In his final State of the State address, Gov. Arnold Schwarzenegger said California must shift its funding priorities from prisons to universities, and The Times couldn't agree more. A world-class, affordable system of higher education was part of what turned a state with remarkable potential in the 1940s into the global capital of scientific, cultural and economic achievement over the last half a century. Any society that spends more on incarcerating its people than providing them university educations won't long remain in its ascendancy. The governor has his priorities in order.
But Schwarzenegger seems to forget how we got to this point, where the level of medical care in our overcrowded prisons has been ruled not only unconscionable but unconstitutional, and where University of California and Cal State students must defer their college plans because of skyrocketing tuition.

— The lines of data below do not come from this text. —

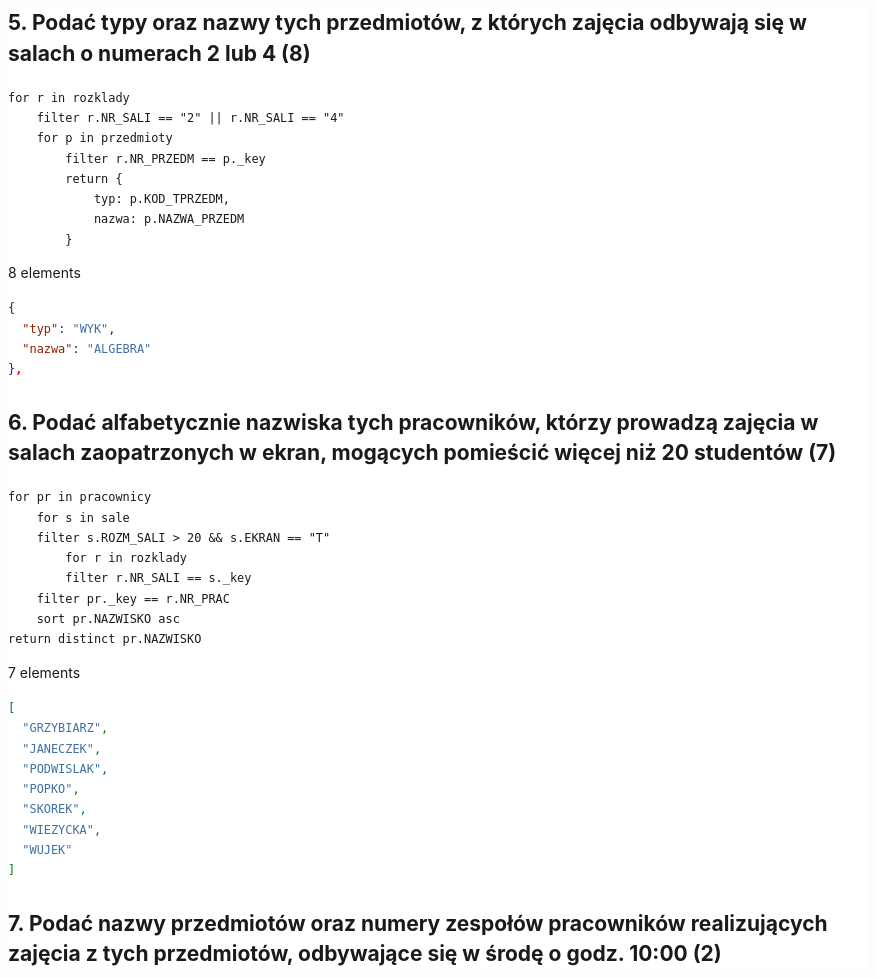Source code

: ## 5. Podać typy oraz nazwy tych przedmiotów, z których zajęcia odbywają się w salach o numerach 2 lub 4 (8)

```aql
for r in rozklady
    filter r.NR_SALI == "2" || r.NR_SALI == "4"
    for p in przedmioty
        filter r.NR_PRZEDM == p._key
        return {
            typ: p.KOD_TPRZEDM,
            nazwa: p.NAZWA_PRZEDM
        }
```

8 elements

```json
{
  "typ": "WYK",
  "nazwa": "ALGEBRA"
},
```

## 6. Podać alfabetycznie nazwiska tych pracowników, którzy prowadzą zajęcia w salach zaopatrzonych w ekran, mogących pomieścić więcej niż 20 studentów (7)

```aql
for pr in pracownicy
    for s in sale
    filter s.ROZM_SALI > 20 && s.EKRAN == "T"
        for r in rozklady
        filter r.NR_SALI == s._key
    filter pr._key == r.NR_PRAC
    sort pr.NAZWISKO asc
return distinct pr.NAZWISKO
```

7 elements

```json
[
  "GRZYBIARZ",
  "JANECZEK",
  "PODWISLAK",
  "POPKO",
  "SKOREK",
  "WIEZYCKA",
  "WUJEK"
]
```

## 7. Podać nazwy przedmiotów oraz numery zespołów pracowników realizujących zajęcia z tych przedmiotów, odbywające się w środę o godz. 10:00 (2)
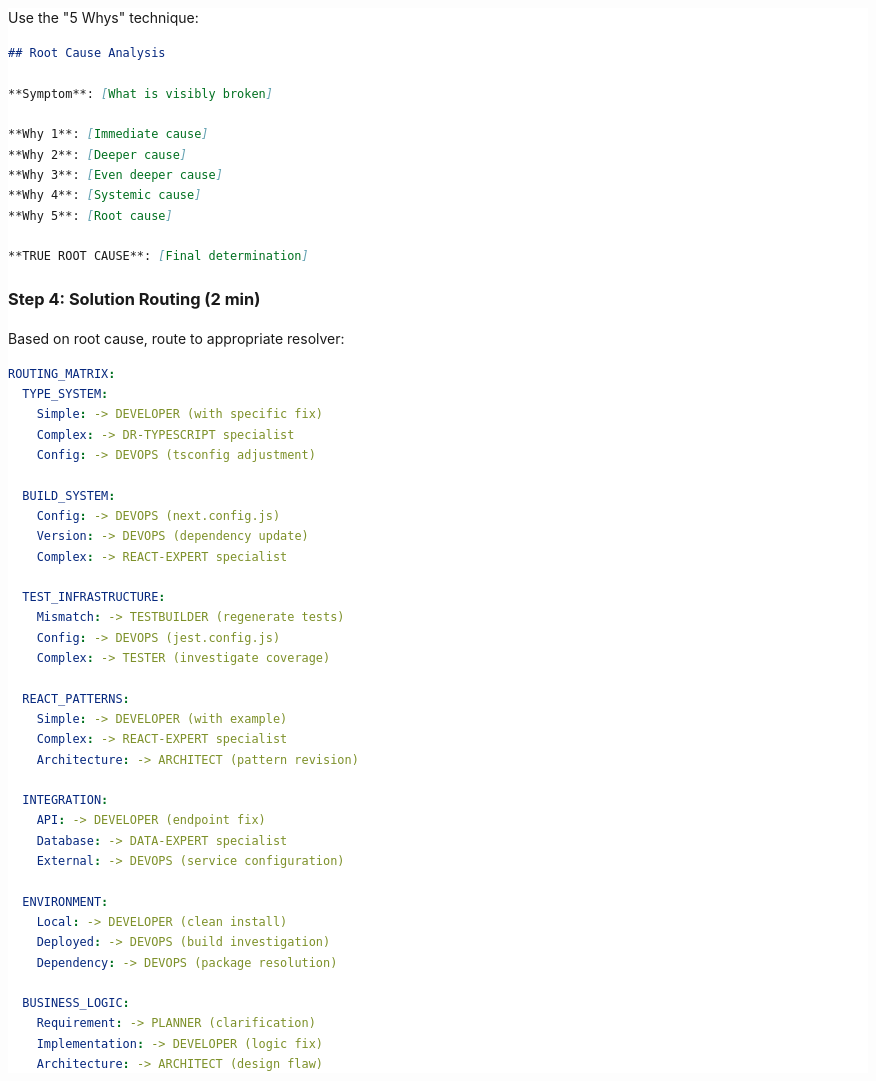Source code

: Use the "5 Whys" technique:

```markdown
## Root Cause Analysis

**Symptom**: [What is visibly broken]

**Why 1**: [Immediate cause]
**Why 2**: [Deeper cause]
**Why 3**: [Even deeper cause]
**Why 4**: [Systemic cause]
**Why 5**: [Root cause]

**TRUE ROOT CAUSE**: [Final determination]
```

### Step 4: Solution Routing (2 min)

Based on root cause, route to appropriate resolver:

```yaml
ROUTING_MATRIX:
  TYPE_SYSTEM:
    Simple: -> DEVELOPER (with specific fix)
    Complex: -> DR-TYPESCRIPT specialist
    Config: -> DEVOPS (tsconfig adjustment)

  BUILD_SYSTEM:
    Config: -> DEVOPS (next.config.js)
    Version: -> DEVOPS (dependency update)
    Complex: -> REACT-EXPERT specialist

  TEST_INFRASTRUCTURE:
    Mismatch: -> TESTBUILDER (regenerate tests)
    Config: -> DEVOPS (jest.config.js)
    Complex: -> TESTER (investigate coverage)

  REACT_PATTERNS:
    Simple: -> DEVELOPER (with example)
    Complex: -> REACT-EXPERT specialist
    Architecture: -> ARCHITECT (pattern revision)

  INTEGRATION:
    API: -> DEVELOPER (endpoint fix)
    Database: -> DATA-EXPERT specialist
    External: -> DEVOPS (service configuration)

  ENVIRONMENT:
    Local: -> DEVELOPER (clean install)
    Deployed: -> DEVOPS (build investigation)
    Dependency: -> DEVOPS (package resolution)

  BUSINESS_LOGIC:
    Requirement: -> PLANNER (clarification)
    Implementation: -> DEVELOPER (logic fix)
    Architecture: -> ARCHITECT (design flaw)
```
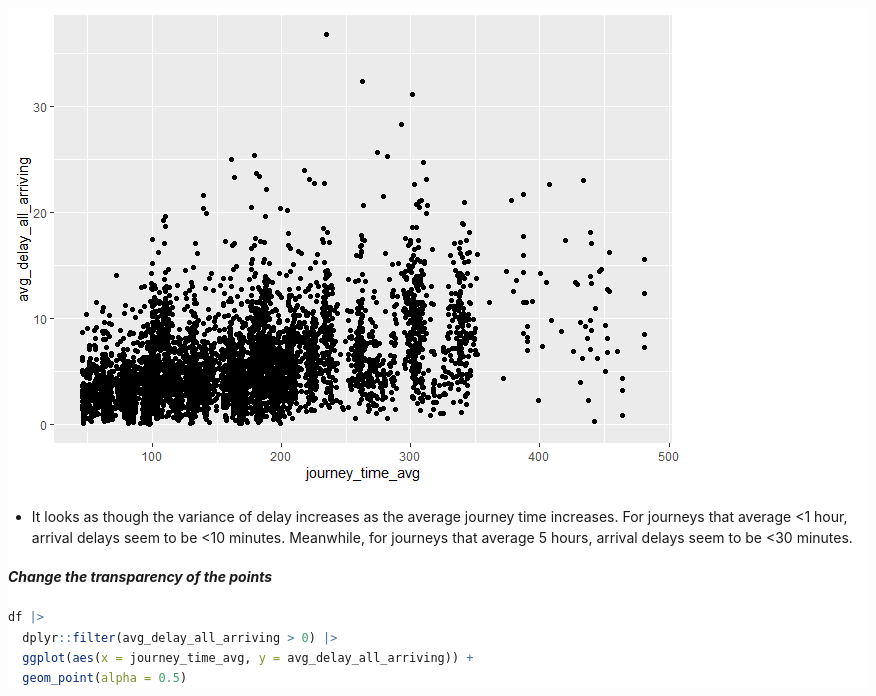 ![](intro-to-ggplot2_complete_files/figure-commonmark/unnamed-chunk-5-1.png)

- It looks as though the variance of delay increases as the average
  journey time increases. For journeys that average \<1 hour, arrival
  delays seem to be \<10 minutes. Meanwhile, for journeys that average 5
  hours, arrival delays seem to be \<30 minutes.

#### *Change the transparency of the points*

``` r
df |> 
  dplyr::filter(avg_delay_all_arriving > 0) |>
  ggplot(aes(x = journey_time_avg, y = avg_delay_all_arriving)) +
  geom_point(alpha = 0.5)
```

California voted itself into this mess. Year after year, special interests that wanted to guarantee themselves perpetual funding sponsored constitutional amendments that tied up significant portions of the annual budget. All of them sounded good at the time -- locked-in spending for K-12 education, transportation, public safety, after-school programs, mental health -- and voters adopted them. Meanwhile, we toughened criminal sentences but didn't fund more prisons. On Friday, Schwarzenegger will release a spending plan that will be based not on his priorities, or the Legislature's, or even those of voters today, but rather on a patchwork of what budget-grabbers took to the ballot in 1988, 2002, 2006 and many other election years besides.